Announced on October 3, 2012 was the merger between the S&T and the Quanmax groups, with the latter taking over the former. The merger was concluded on December 12, 2012. It entailed S&T System Integration & Technology Distribution AG's being merged into Quanmax AG, which was subsequently renamed S&T AG.

S&T entered the smart energy sector in 2014. It took stakes in Networked Energy Services Corp. and in Affair OOO, and purchased ubitronix system solutions GmbH.

On September 19, 2016, S&T AG's stock was incorporated into the Frankfurt Stock Exchange's TecDAX index.
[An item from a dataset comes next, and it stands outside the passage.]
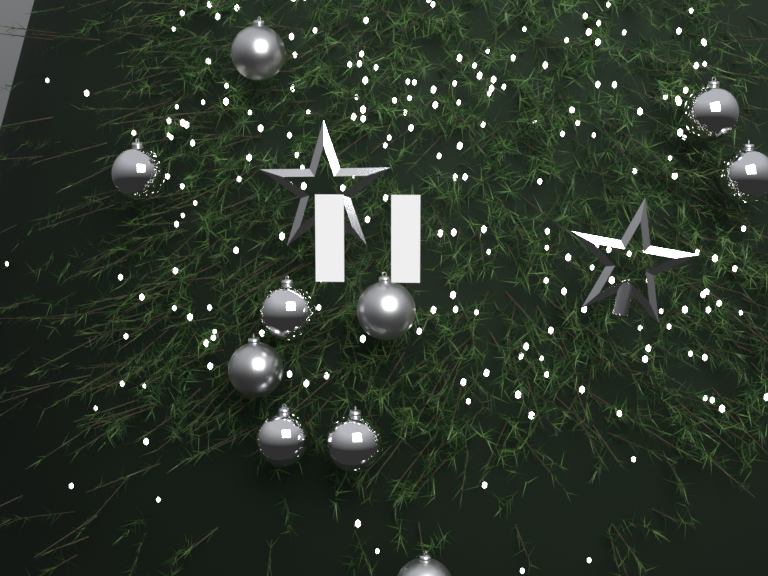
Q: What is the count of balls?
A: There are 10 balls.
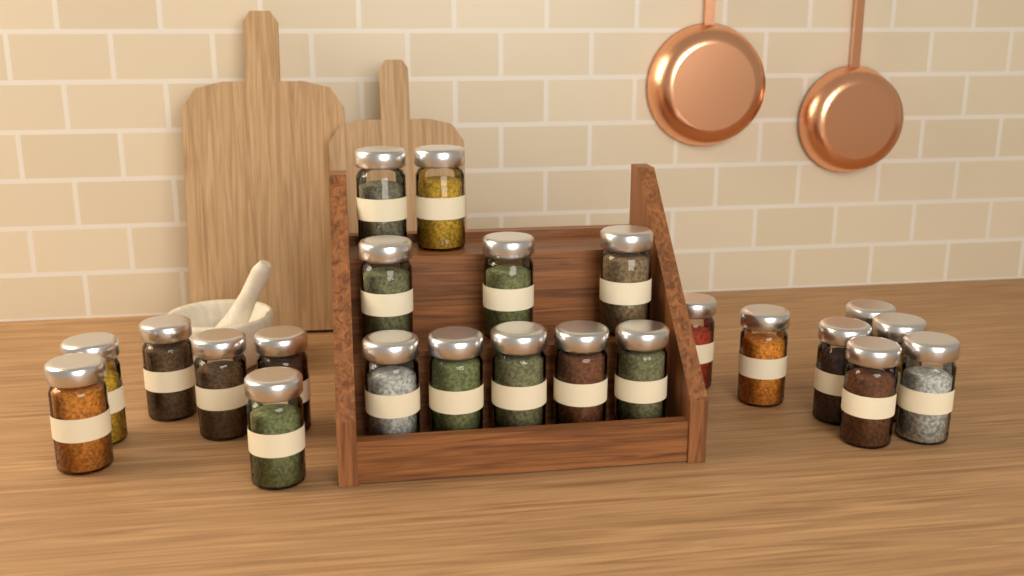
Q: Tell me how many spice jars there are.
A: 23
In October 2016 S&T acquired the IT market customers segment of Austria's Raiffeisen-Informatik group. These customers comprise those not belonging to the Raiffeisen group and served by its Raiffeisen IT one. Its portfolio of services include computer center and SAP operation, and, as well, consulting and software development, with the latter being in the area of collaboration management software.

In 2017, S&T took a stake in Kontron, a Germany-headquartered manufacturer of embedded computers. The purchase was predominantly financed by Foxconn, the Taiwan-headquartered provider of commissioned manufacturing services. Foxconn had taken a 29% stake in S&T AG in 2016. On August 17, 2017, Kontron was merged into S&T; "Kontron" is being maintained as a brand.

According to the Dutch OSINT platform Datenna, Foxconn's stake in S&T led to a low risk of state influence on S&T by the Chinese government.

On 24 October 2019, S&T acquired AIS Automation. On 30 July 2020, S&T acquired Iskratel for Euro 37.5 million. Subsequently, S&T Slovenia was merged with Iskratel and has been operating under the name S&T Iskratel since 1 September 2020.

At the conclusion of the Annual General Meeting on 6 May 2022, it was decided that S&T AG would be renamed Kontron AG. The name change became effective 1 June 2022.